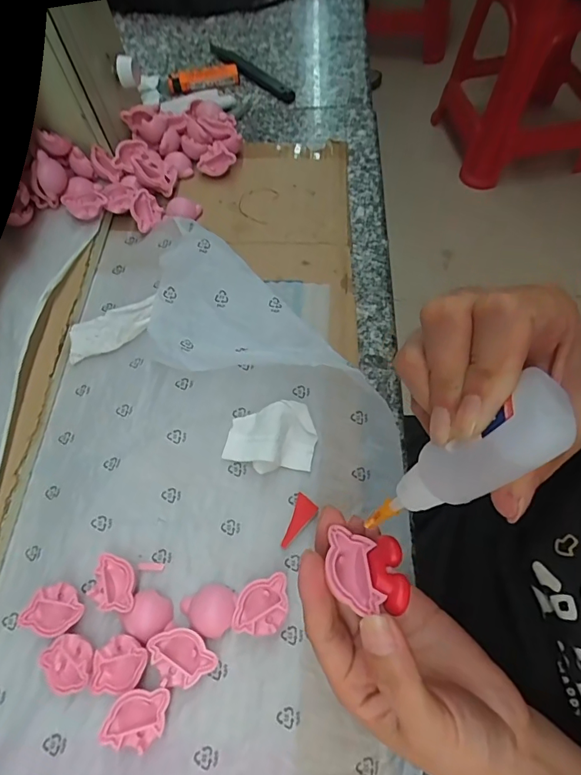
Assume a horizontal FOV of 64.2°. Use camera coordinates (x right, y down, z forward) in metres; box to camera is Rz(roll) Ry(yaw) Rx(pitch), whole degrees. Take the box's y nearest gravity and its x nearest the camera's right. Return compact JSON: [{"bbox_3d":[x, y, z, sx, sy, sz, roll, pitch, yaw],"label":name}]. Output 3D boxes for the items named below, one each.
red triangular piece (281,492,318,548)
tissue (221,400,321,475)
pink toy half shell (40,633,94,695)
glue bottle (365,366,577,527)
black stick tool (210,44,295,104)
[{"bbox_3d":[0.007,0.085,0.290,0.014,0.006,0.034,16,67,11],"label":"red triangular piece"},{"bbox_3d":[-0.014,0.032,0.307,0.060,0.015,0.043,-4,65,2],"label":"tissue"},{"bbox_3d":[-0.122,0.154,0.259,0.031,0.017,0.026,37,72,18],"label":"pink toy half shell"},{"bbox_3d":[0.055,0.028,0.160,0.021,0.084,0.025,-3,59,-38],"label":"glue bottle"},{"bbox_3d":[-0.049,-0.365,0.532,0.021,0.011,0.157,-37,68,-13],"label":"black stick tool"}]

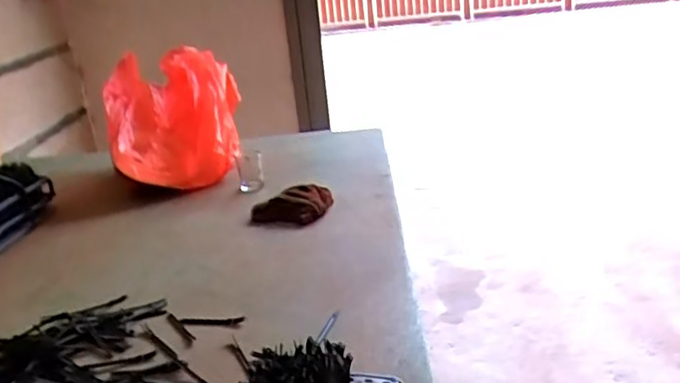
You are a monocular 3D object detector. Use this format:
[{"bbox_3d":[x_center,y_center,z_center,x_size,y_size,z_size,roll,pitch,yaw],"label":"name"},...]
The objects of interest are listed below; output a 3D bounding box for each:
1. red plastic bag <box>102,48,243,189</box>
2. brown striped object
[{"bbox_3d":[-0.348,-0.144,1.289,0.265,0.233,0.217,-5,23,-5],"label":"red plastic bag"},{"bbox_3d":[-0.084,0.029,1.089,0.146,0.049,0.076,-5,23,-5],"label":"brown striped object"}]

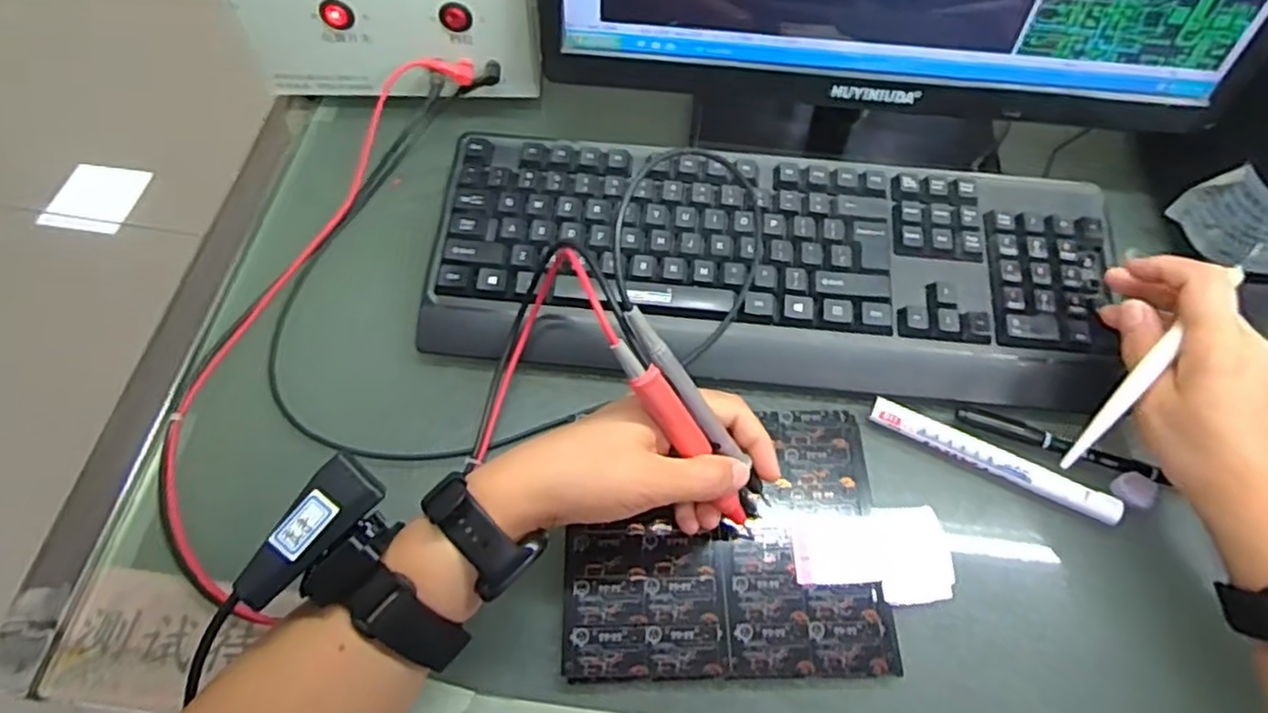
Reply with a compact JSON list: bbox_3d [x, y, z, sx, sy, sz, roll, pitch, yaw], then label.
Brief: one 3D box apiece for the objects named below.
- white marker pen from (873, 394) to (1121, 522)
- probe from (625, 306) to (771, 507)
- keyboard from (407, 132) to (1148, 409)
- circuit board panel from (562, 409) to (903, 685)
[{"bbox_3d":[0.210,0.060,0.418,0.143,0.009,0.015,25,64,11],"label":"white marker pen"},{"bbox_3d":[0.035,0.028,0.353,0.008,0.140,0.012,6,51,50],"label":"probe"},{"bbox_3d":[0.087,-0.060,0.464,0.423,0.040,0.155,6,61,1],"label":"keyboard"},{"bbox_3d":[0.049,0.099,0.393,0.171,0.005,0.142,-1,61,-2],"label":"circuit board panel"}]

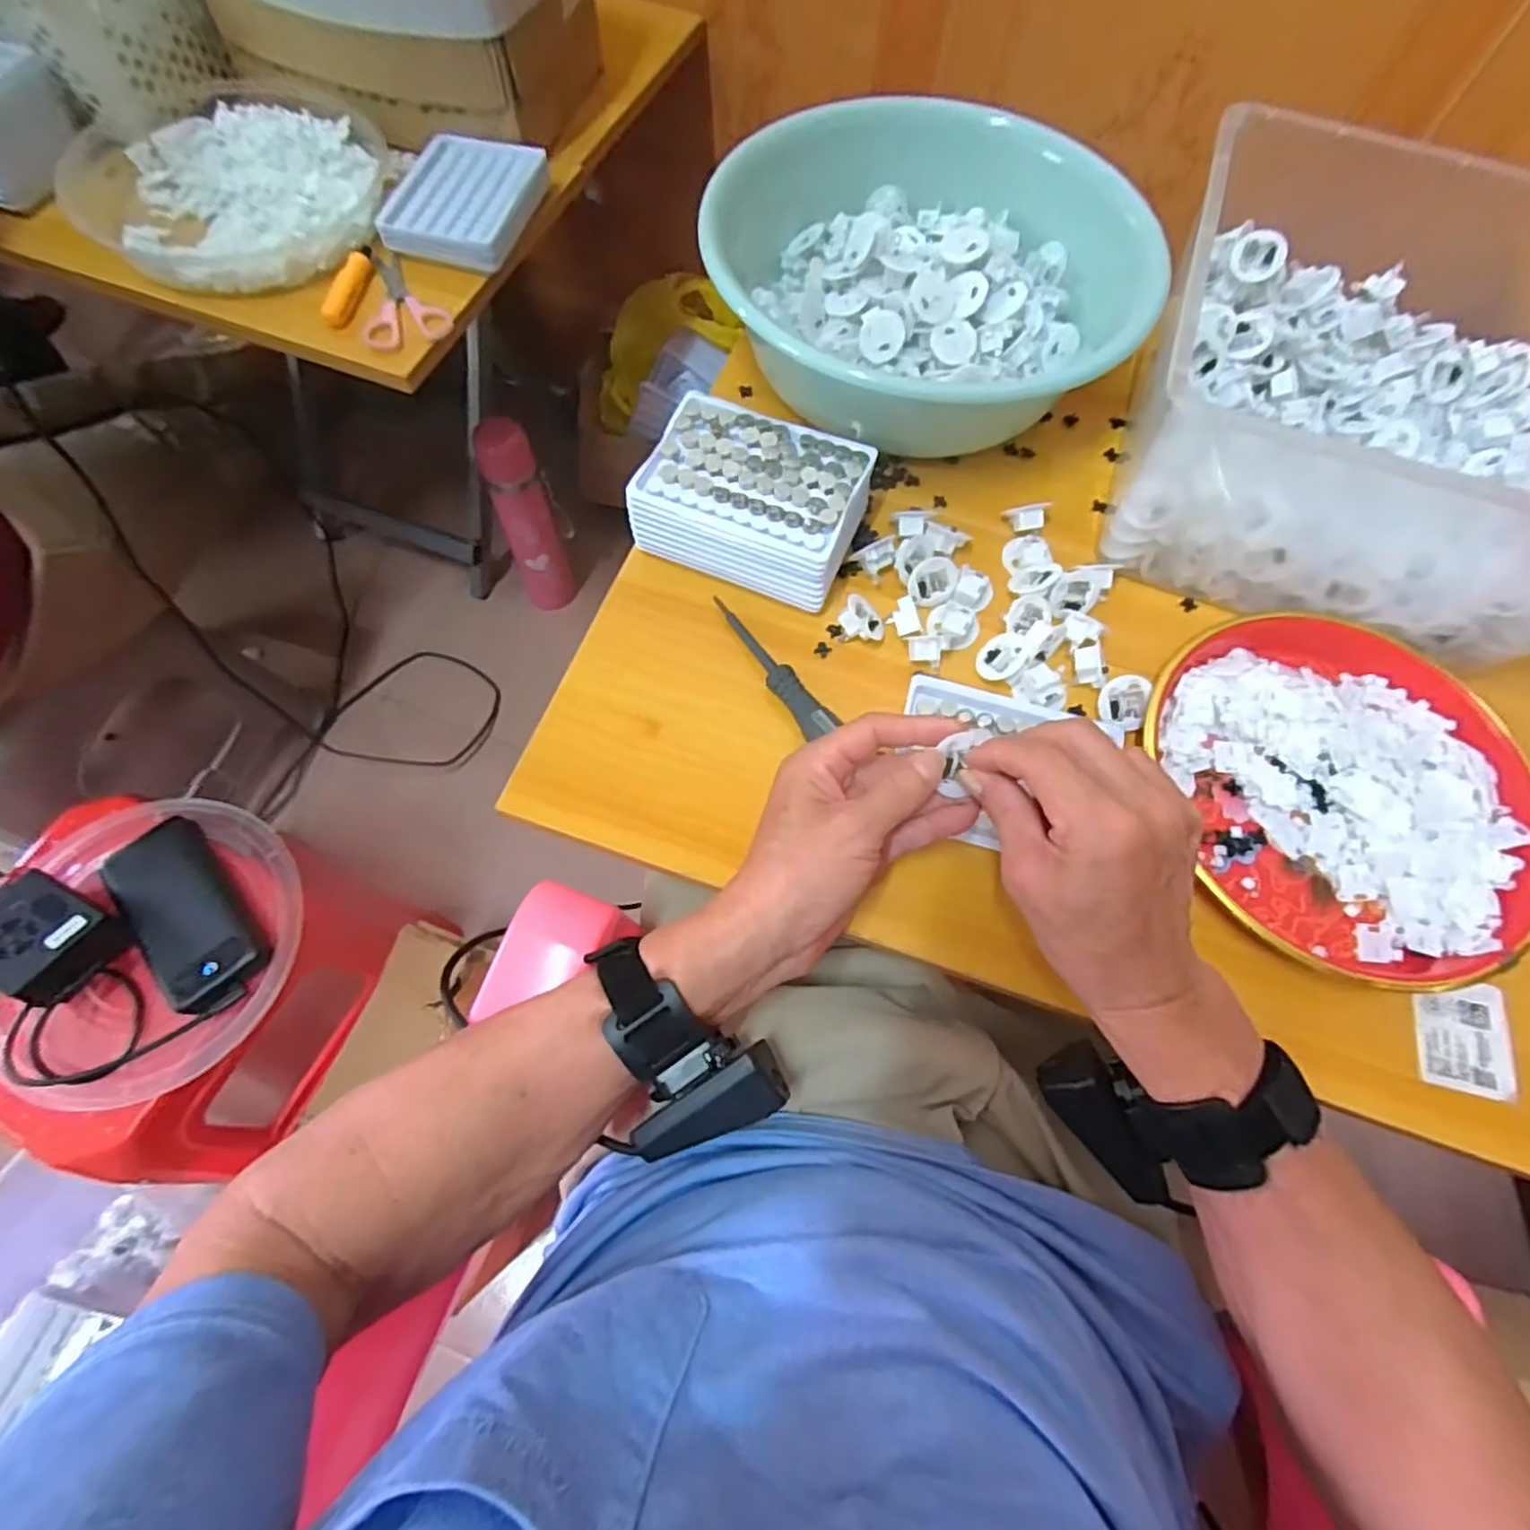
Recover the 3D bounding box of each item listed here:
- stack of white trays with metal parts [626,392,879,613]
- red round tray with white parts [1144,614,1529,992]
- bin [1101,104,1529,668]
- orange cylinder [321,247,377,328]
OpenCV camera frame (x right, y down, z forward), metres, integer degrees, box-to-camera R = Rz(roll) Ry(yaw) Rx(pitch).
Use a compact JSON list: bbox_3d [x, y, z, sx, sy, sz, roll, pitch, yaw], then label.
[{"bbox_3d":[-0.008,-0.169,0.456,0.132,0.045,0.105,22,68,7],"label":"stack of white trays with metal parts"},{"bbox_3d":[0.343,0.011,0.424,0.197,0.032,0.224,-21,70,-11],"label":"red round tray with white parts"},{"bbox_3d":[0.391,-0.222,0.454,0.309,0.139,0.264,19,67,6],"label":"bin"},{"bbox_3d":[-0.320,-0.369,0.548,0.018,0.015,0.081,9,67,1],"label":"orange cylinder"}]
====
# WHAT NEEDS TO BE DONE:
Using the listing above, repeat word for word each line from the one with "- probe from (625, 306) to (771, 507)" down to the one with "OpenCV camera frame", both included. Omit all pictures.

# RESPONSE TO THE TASK:
- probe from (625, 306) to (771, 507)
- keyboard from (407, 132) to (1148, 409)
- circuit board panel from (562, 409) to (903, 685)
[{"bbox_3d":[0.210,0.060,0.418,0.143,0.009,0.015,25,64,11],"label":"white marker pen"},{"bbox_3d":[0.035,0.028,0.353,0.008,0.140,0.012,6,51,50],"label":"probe"},{"bbox_3d":[0.087,-0.060,0.464,0.423,0.040,0.155,6,61,1],"label":"keyboard"},{"bbox_3d":[0.049,0.099,0.393,0.171,0.005,0.142,-1,61,-2],"label":"circuit board panel"}]

Recover the 3D bounding box of each item listed here:
- stack of white trays with metal parts [626,392,879,613]
- red round tray with white parts [1144,614,1529,992]
- bin [1101,104,1529,668]
- orange cylinder [321,247,377,328]
OpenCV camera frame (x right, y down, z forward), metres, integer degrees, box-to-camera R = Rz(roll) Ry(yaw) Rx(pitch).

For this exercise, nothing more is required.